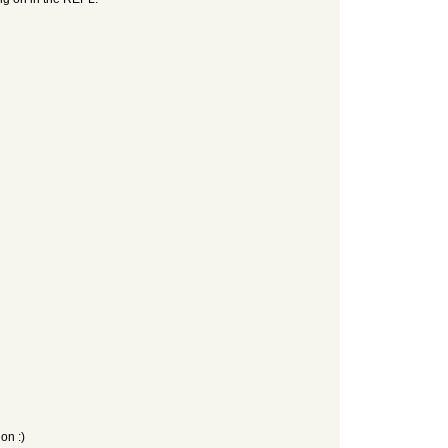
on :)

==

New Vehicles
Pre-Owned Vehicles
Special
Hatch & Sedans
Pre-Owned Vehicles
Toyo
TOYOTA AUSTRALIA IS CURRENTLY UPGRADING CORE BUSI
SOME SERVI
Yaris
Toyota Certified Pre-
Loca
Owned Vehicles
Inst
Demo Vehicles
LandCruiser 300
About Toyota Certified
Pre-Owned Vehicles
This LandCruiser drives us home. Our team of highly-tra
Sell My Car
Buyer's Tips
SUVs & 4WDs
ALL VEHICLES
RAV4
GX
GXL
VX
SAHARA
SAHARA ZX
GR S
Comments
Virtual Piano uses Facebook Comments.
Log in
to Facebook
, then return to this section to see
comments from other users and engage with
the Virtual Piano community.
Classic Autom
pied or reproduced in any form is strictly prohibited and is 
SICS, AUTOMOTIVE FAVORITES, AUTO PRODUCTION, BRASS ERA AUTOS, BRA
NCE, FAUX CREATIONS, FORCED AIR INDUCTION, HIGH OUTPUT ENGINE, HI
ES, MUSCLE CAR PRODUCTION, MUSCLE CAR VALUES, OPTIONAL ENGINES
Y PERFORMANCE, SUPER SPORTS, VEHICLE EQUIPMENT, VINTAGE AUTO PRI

§ Problem details: When a line above contains the string "PRODUCTION", copy that line.

§ Answer to this exercise:
SICS, AUTOMOTIVE FAVORITES, AUTO PRODUCTION, BRASS ERA AUTOS, BRA
ES, MUSCLE CAR PRODUCTION, MUSCLE CAR VALUES, OPTIONAL ENGINES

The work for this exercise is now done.